Copy out the material below word for word, keeping every line and mark unchanged.

▶ _Records for the exercise_

====================

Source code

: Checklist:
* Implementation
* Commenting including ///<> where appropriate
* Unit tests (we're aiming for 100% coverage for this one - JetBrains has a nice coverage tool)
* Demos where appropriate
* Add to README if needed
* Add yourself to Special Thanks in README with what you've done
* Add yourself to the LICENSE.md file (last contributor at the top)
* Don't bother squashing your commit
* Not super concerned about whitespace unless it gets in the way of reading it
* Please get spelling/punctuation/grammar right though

====================

▶ _Problem solution_
Source code

: Checklist:
* Implementation
* Commenting including ///<> where appropriate
* Unit tests (we're aiming for 100% coverage for this one - JetBrains has a nice coverage tool)
* Demos where appropriate
* Add to README if needed
* Add yourself to Special Thanks in README with what you've done
* Add yourself to the LICENSE.md file (last contributor at the top)
* Don't bother squashing your commit
* Not super concerned about whitespace unless it gets in the way of reading it
* Please get spelling/punctuation/grammar right though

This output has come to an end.